Le Vote Manqué sur la PMA
L'imbroglio s'est poursuivi pour Agnès Thill à l’Assemblée nationale. Elle a manqué le vote de l’amendement sur l’ouverture de la PMA aux femmes seules et aux couples de lesbiennes, une mesure phare du projet de loi sur la bioéthique, à laquelle elle est farouchement opposée. Au moment du vote en première lecture, Agnès Thill se trouvait dans les coursives du Palais Bourbon et n’a pas réussi à atteindre son siège à temps dans l’hémicycle pour prendre part au scrutin. Elle a affirmé avoir voté contre l'ouverture de la PMA pour toutes et a souligné l'importance de pouvoir corriger son vote si nécessaire. Cependant, aucune rectification de vote n’est admise après la clôture du scrutin selon le Règlement de l’Assemblée nationale.
Enjeux et Interprétations
L'affaire Agnès Thill soulève plusieurs enjeux :
- Liberté d'expression vs. discipline de parti : Jusqu'où un élu peut-il exprimer des opinions divergentes de la ligne du parti ? Comment concilier la liberté de pensée et la nécessité de maintenir la cohésion d'un mouvement politique ?

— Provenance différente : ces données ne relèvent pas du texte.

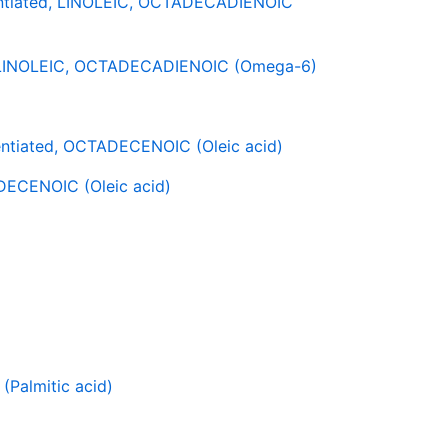
ntiated, LINOLEIC, OCTADECADIENOIC
 LINOLEIC, OCTADECADIENOIC (Omega-6)
tiated, OCTADECENOIC (Oleic acid)
ECENOIC (Oleic acid)
Palmitic acid)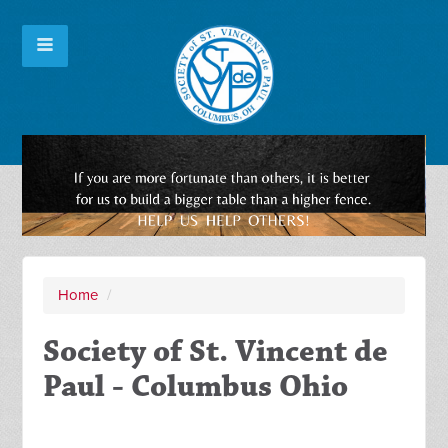
Home
/
Society of St. Vincent de
Paul - Columbus Ohio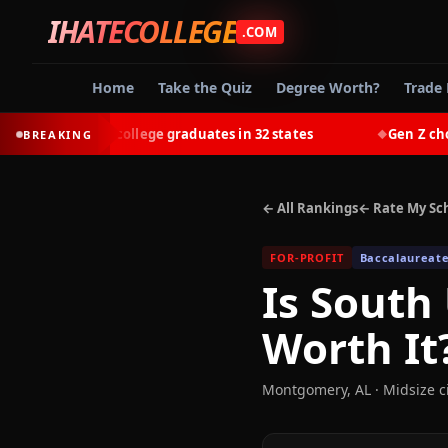
IHATECOLLEGE
.COM
Home
Take the Quiz
Degree Worth?
Trade 
-earn most college graduates in 32 states
Gen Z chooses 
BREAKING
◆
← All Rankings
← Rate My Sc
FOR-PROFIT
Baccalaureate
Is
South
Worth It
Montgomery
,
AL
· Midsize c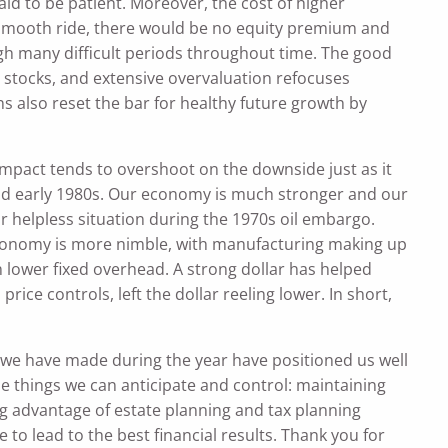
id to be patient. Moreover, the cost of higher
s a smooth ride, there would be no equity premium and
h many difficult periods throughout time. The good
 stocks, and extensive overvaluation refocuses
 also reset the bar for healthy future growth by
 impact tends to overshoot on the downside just as it
 and early 1980s. Our economy is much stronger and our
ur helpless situation during the 1970s oil embargo.
conomy is more nimble, with manufacturing making up
 lower fixed overhead. A strong dollar has helped
ice controls, left the dollar reeling lower. In short,
 we have made during the year have positioned us well
se things we can anticipate and control: maintaining
ing advantage of estate planning and tax planning
e to lead to the best financial results. Thank you for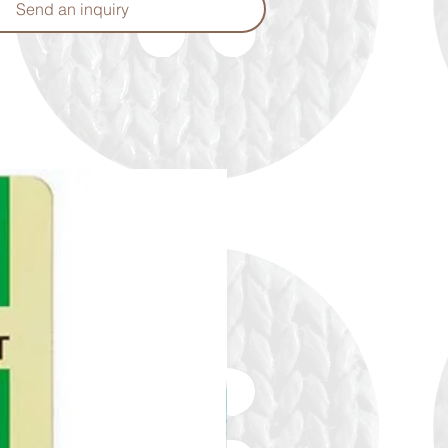
Send an inquiry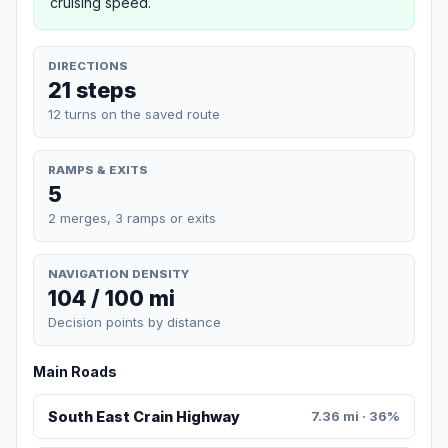
cruising speed.
DIRECTIONS
21 steps
12 turns on the saved route
RAMPS & EXITS
5
2 merges, 3 ramps or exits
NAVIGATION DENSITY
104 / 100 mi
Decision points by distance
Main Roads
South East Crain Highway
7.36 mi · 36%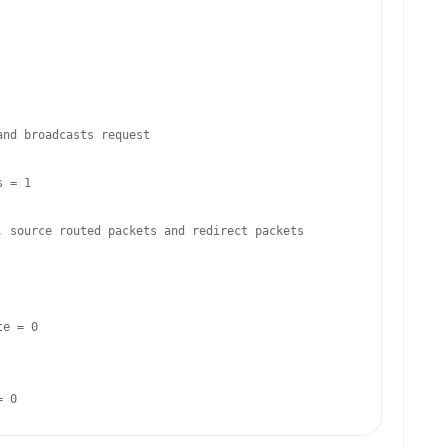
nd broadcasts request

 = 1

 source routed packets and redirect packets

e = 0

= 0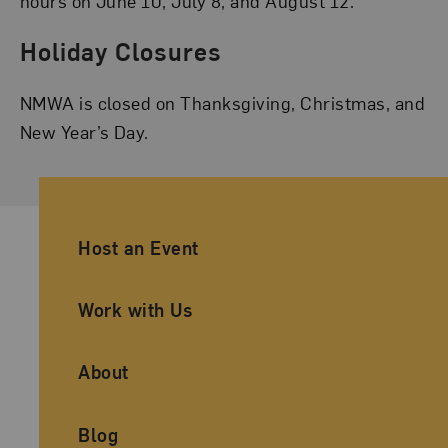
hours on June 10, July 8, and August 12.
Holiday Closures
NMWA is closed on Thanksgiving, Christmas, and
New Year’s Day.
Ancillary Footer Navigation
Host an Event
Work with Us
About
Blog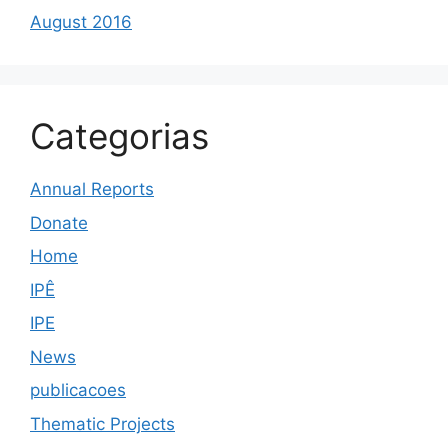
August 2016
Categorias
Annual Reports
Donate
Home
IPÊ
IPE
News
publicacoes
Thematic Projects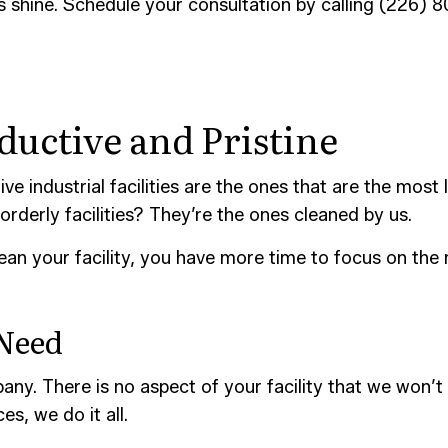
s shine. Schedule your consultation by calling (226) 
CONSTRUCTION CLEANING
SCHOOL CLEANING
AND GROUT CLEANING
WAREHOUSE CLEANING
CE AREAS
uctive and Pristine
ve industrial facilities are the ones that are the mos
orderly facilities? They’re the ones cleaned by us.
ean your facility, you have more time to focus on the
 Need
ny. There is no aspect of your facility that we won’t
s, we do it all.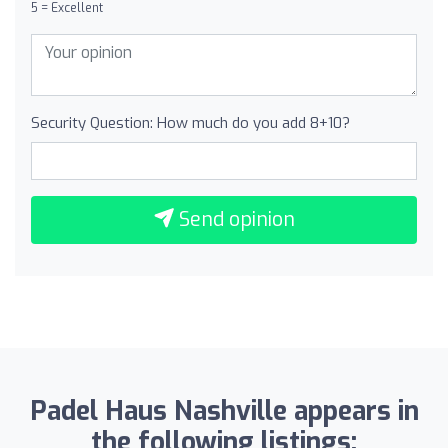
5 = Excellent
Security Question: How much do you add 8+10?
Send opinion
Padel Haus Nashville appears in
the following listings: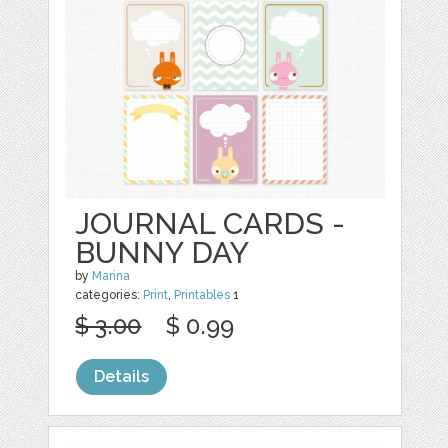
JOURNAL CARDS -
BUNNY DAY
by
Marina
categories:
Print
,
Printables
1
$ 3.00
$ 0.99
Details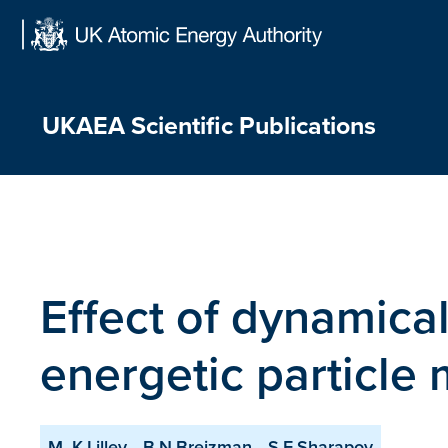
Skip
to
content
UKAEA Scientific Publications
Effect of dynamical
energetic particle
M. K.Lilley
B.N.Breizman
S.E.Sharapov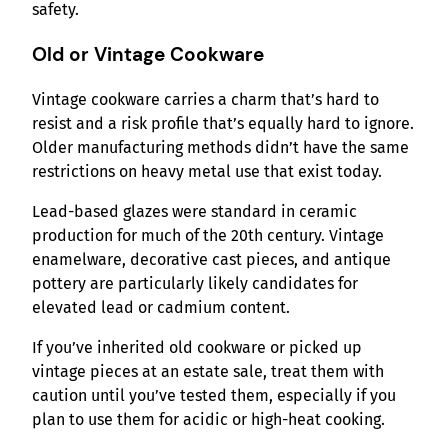
safety.
Old or Vintage Cookware
Vintage cookware carries a charm that’s hard to
resist and a risk profile that’s equally hard to ignore.
Older manufacturing methods didn’t have the same
restrictions on heavy metal use that exist today.
Lead-based glazes were standard in ceramic
production for much of the 20th century. Vintage
enamelware, decorative cast pieces, and antique
pottery are particularly likely candidates for
elevated lead or cadmium content.
If you’ve inherited old cookware or picked up
vintage pieces at an estate sale, treat them with
caution until you’ve tested them, especially if you
plan to use them for acidic or high-heat cooking.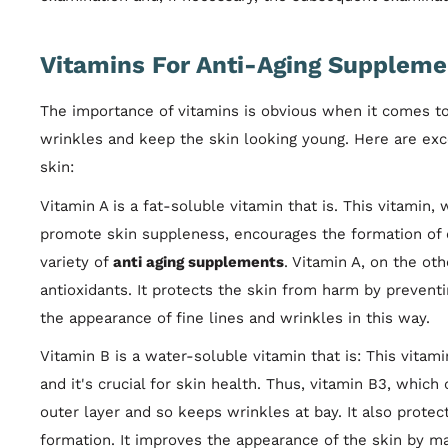
Vitamins For Anti-Aging Suppleme
The importance of vitamins is obvious when it comes to
wrinkles and keep the skin looking young. Here are exc
skin:
Vitamin A is a fat-soluble vitamin that is. This vitamin,
promote skin suppleness, encourages the formation of col
variety of
anti aging supplements
. Vitamin A, on the ot
antioxidants. It protects the skin from harm by preventi
the appearance of fine lines and wrinkles in this way.
Vitamin B is a water-soluble vitamin that is: This vitam
and it's crucial for skin health. Thus, vitamin B3, which
outer layer and so keeps wrinkles at bay. It also protec
formation. It improves the appearance of the skin by mak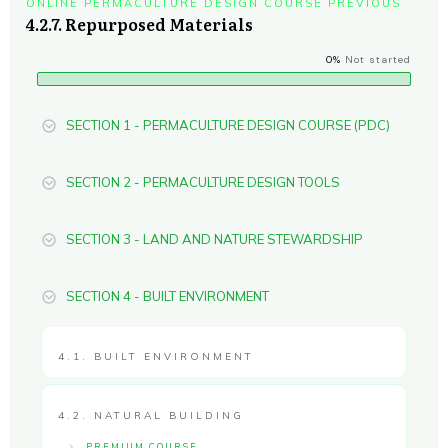
ONLINE PERMACULTURE DESIGN COURSE PREVIOUS
4.2.7. Repurposed Materials
0%
Not started
SECTION 1 - PERMACULTURE DESIGN COURSE (PDC)
SECTION 2 - PERMACULTURE DESIGN TOOLS
SECTION 3 - LAND AND NATURE STEWARDSHIP
SECTION 4 - BUILT ENVIRONMENT
4.1. BUILT ENVIRONMENT
4.2. NATURAL BUILDING
PREMIUM COURSE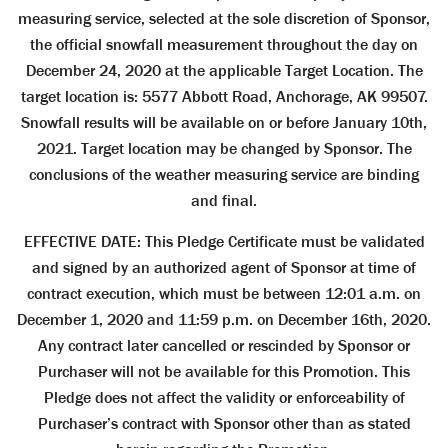
measuring service, selected at the sole discretion of Sponsor,
the official snowfall measurement throughout the day on
December 24, 2020 at the applicable Target Location. The
target location is: 5577 Abbott Road, Anchorage, AK 99507.
Snowfall results will be available on or before January 10th,
2021. Target location may be changed by Sponsor. The
conclusions of the weather measuring service are binding
and final.
EFFECTIVE DATE: This Pledge Certificate must be validated
and signed by an authorized agent of Sponsor at time of
contract execution, which must be between 12:01 a.m. on
December 1, 2020 and 11:59 p.m. on December 16th, 2020.
Any contract later cancelled or rescinded by Sponsor or
Purchaser will not be available for this Promotion. This
Pledge does not affect the validity or enforceability of
Purchaser’s contract with Sponsor other than as stated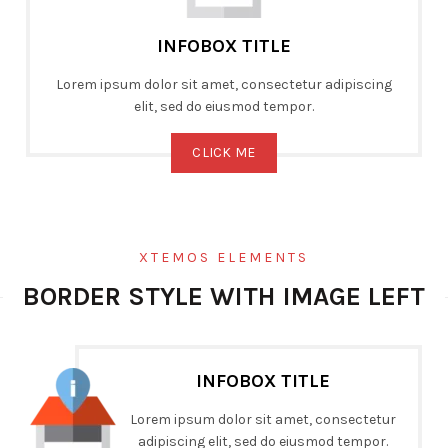
INFOBOX TITLE
Lorem ipsum dolor sit amet, consectetur adipiscing
elit, sed do eiusmod tempor.
CLICK ME
XTEMOS ELEMENTS
BORDER STYLE WITH IMAGE LEFT
INFOBOX TITLE
Lorem ipsum dolor sit amet, consectetur
adipiscing elit, sed do eiusmod tempor.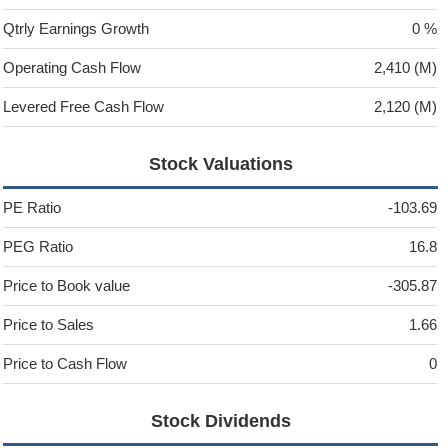
Qtrly Earnings Growth
0 %
Operating Cash Flow
2,410 (M)
Levered Free Cash Flow
2,120 (M)
Stock Valuations
PE Ratio
-103.69
PEG Ratio
16.8
Price to Book value
-305.87
Price to Sales
1.66
Price to Cash Flow
0
Stock Dividends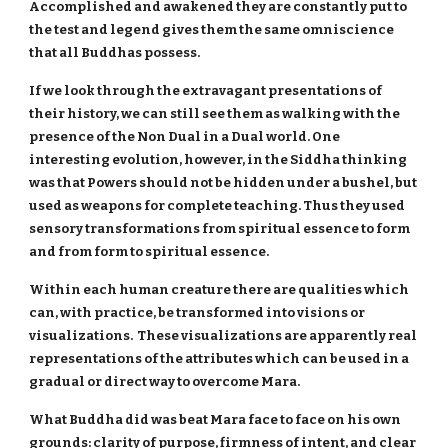
Accomplished and awakened they are constantly put to
the test and legend gives them the same omniscience
that all Buddhas possess.
If we look through the extravagant presentations of
their history, we can still see them as walking with the
presence of the Non Dual in a Dual world. One
interesting evolution, however, in the Siddha thinking
was that Powers should not be hidden under a bushel, but
used as weapons for complete teaching. Thus they used
sensory transformations from spiritual essence to form
and from form to spiritual essence.
Within each human creature there are qualities which
can, with practice, be transformed into visions or
visualizations. These visualizations are apparently real
representations of the attributes which can be used in a
gradual or direct way to overcome Mara.
What Buddha did was beat Mara face to face on his own
grounds: clarity of purpose, firmness of intent, and clear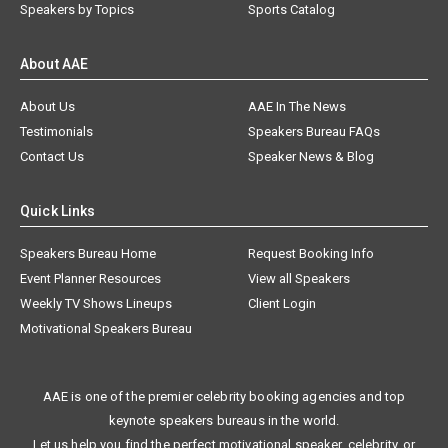
Speakers by Topics
Sports Catalog
About AAE
About Us
AAE In The News
Testimonials
Speakers Bureau FAQs
Contact Us
Speaker News & Blog
Quick Links
Speakers Bureau Home
Request Booking Info
Event Planner Resources
View all Speakers
Weekly TV Shows Lineups
Client Login
Motivational Speakers Bureau
AAE is one of the premier celebrity booking agencies and top
keynote speakers bureaus in the world.
Let us help you find the perfect motivational speaker, celebrity, or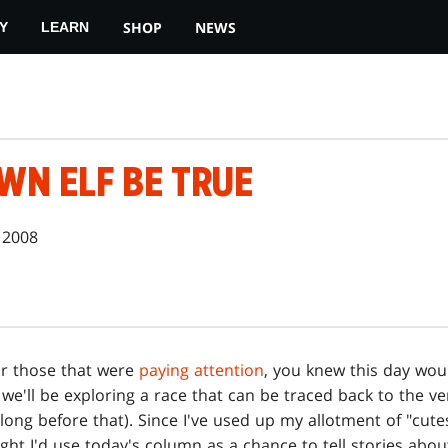
SHOP
NEWS
Y
LEARN
WN ELF BE TRUE
 2008
or those that were
paying attention
, you knew this day wou
 we'll be exploring a race that can be traced back to the v
ng before that). Since I've used up my allotment of "cutesy
ught I'd use today's column as a chance to tell stories ab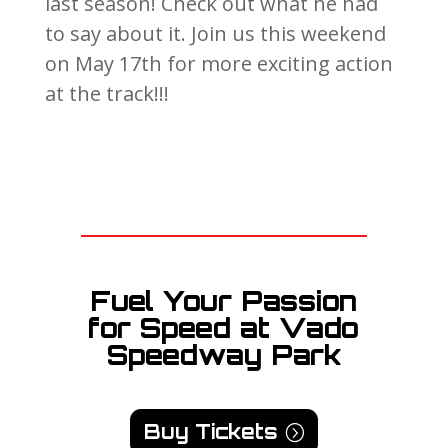
last season! Check out what he had
to say about it. Join us this weekend
on May 17th for more exciting action
at the track!!!
Fuel Your Passion
for Speed at Vado
Speedway Park
Buy Tickets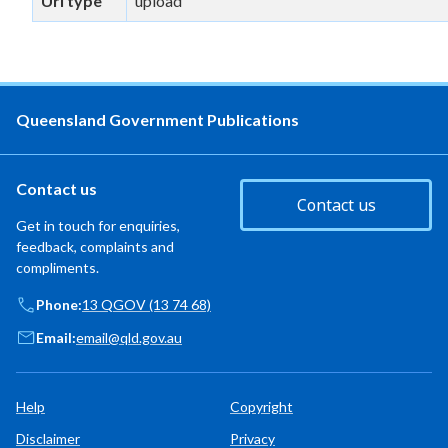
Url type
upload
Queensland Government Publications
Contact us
Contact us
Get in touch for enquiries,
feedback, complaints and
compliments.
Phone:
13 QGOV (13 74 68)
Email:
email@qld.gov.au
Help
Copyright
Disclaimer
Privacy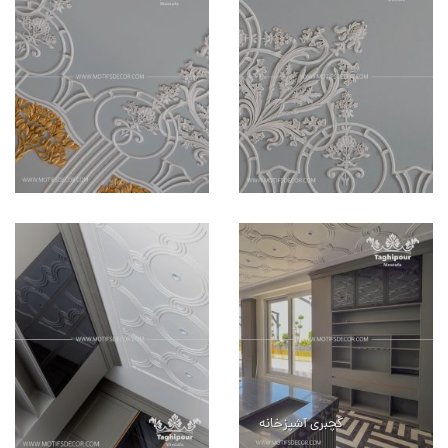
گچبری آشپزخانه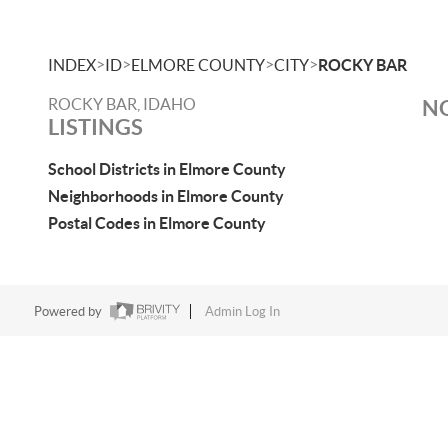
>
>
>
>
INDEX
ID
ELMORE COUNTY
CITY
ROCKY BAR
ROCKY BAR, IDAHO
NO
LISTINGS
School Districts in Elmore County
Neighborhoods in Elmore County
Postal Codes in Elmore County
Powered by
Admin Log In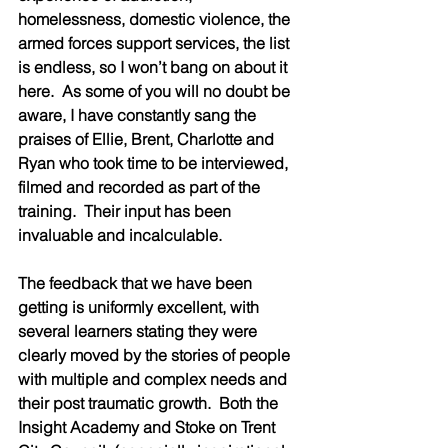
homelessness, domestic violence, the 
armed forces support services, the list 
is endless, so I won’t bang on about it 
here.  As some of you will no doubt be 
aware, I have constantly sang the 
praises of Ellie, Brent, Charlotte and 
Ryan who took time to be interviewed, 
filmed and recorded as part of the 
training.  Their input has been 
invaluable and incalculable.  
The feedback that we have been 
getting is uniformly excellent, with 
several learners stating they were 
clearly moved by the stories of people 
with multiple and complex needs and 
their post traumatic growth.  Both the 
Insight Academy and Stoke on Trent 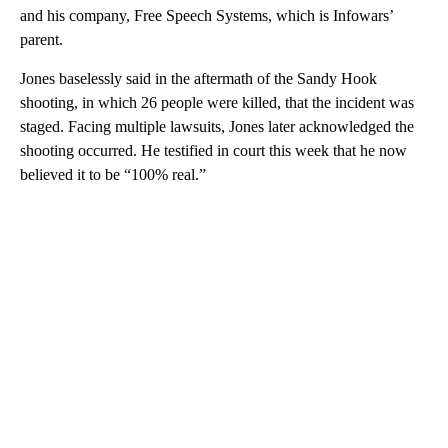
and his company, Free Speech Systems, which is Infowars’
parent.
Jones baselessly said in the aftermath of the Sandy Hook
shooting, in which 26 people were killed, that the incident was
staged. Facing multiple lawsuits, Jones later acknowledged the
shooting occurred. He testified in court this week that he now
believed it to be “100% real.”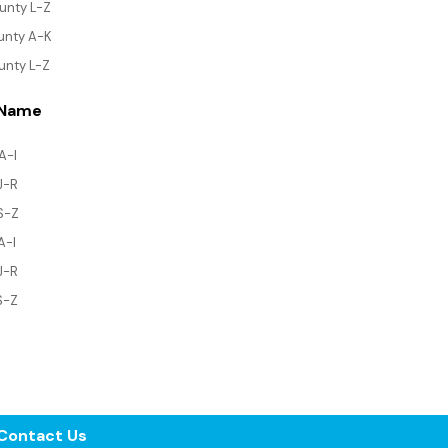
ounty L-Z
ounty A-K
unty L-Z
 Name
A-I
 J-R
 S-Z
A-I
J-R
S-Z
Contact Us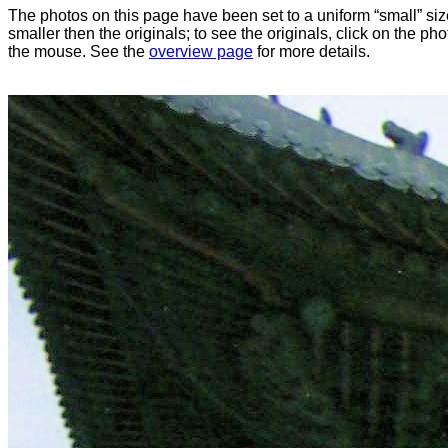
The photos on this page have been set to a uniform “small” size
smaller then the originals; to see the originals, click on the ph
the mouse. See the
overview page
for more details.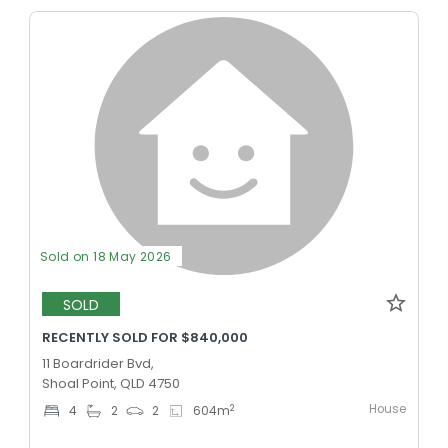
Sold on 18 May 2026
SOLD
RECENTLY SOLD FOR $840,000
11 Boardrider Bvd,
Shoal Point, QLD 4750
House
2
4
2
2
604
m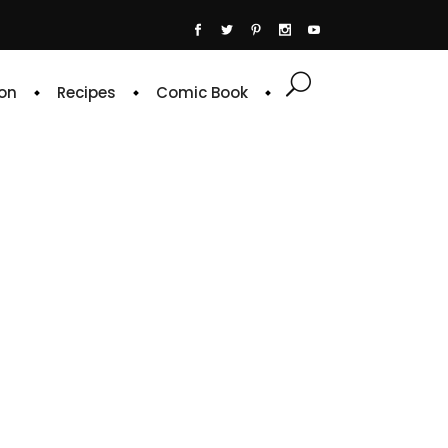
on
Recipes
Comic Book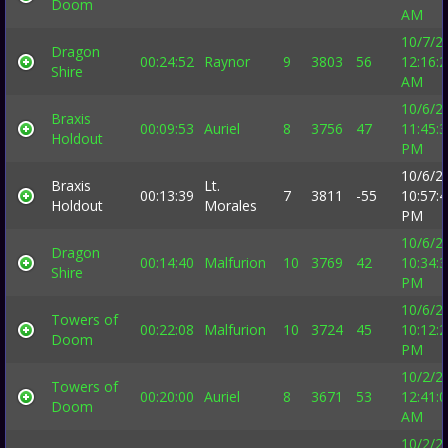
Doom
AM
10/7/2
Dragon
00:24:52
Raynor
9
3803
56
12:16:
Shire
AM
10/6/2
Braxis
00:09:53
Auriel
8
3756
47
11:45:
Holdout
PM
10/6/2
Braxis
Lt.
00:13:39
7
3811
-55
10:57:
Holdout
Morales
PM
10/6/2
Dragon
00:14:40
Malfurion
10
3769
42
10:34:
Shire
PM
10/6/2
Towers of
00:22:08
Malfurion
10
3724
45
10:12:
Doom
PM
10/2/2
Towers of
00:20:00
Auriel
8
3671
53
12:41:
Doom
AM
10/2/2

- Valeurs de LREM : Cette affaire a mis en lumière les valeurs défendues par LREM, notamment en matière de lutte contre les discriminations et de respect des minorités.
- Débats sur la bioéthique : L'exclusion d'Agnès Thill a contribué à polariser les débats sur la bioéthique et à amplifier les tensions autour de l'ouverture de la PMA à toutes les femmes.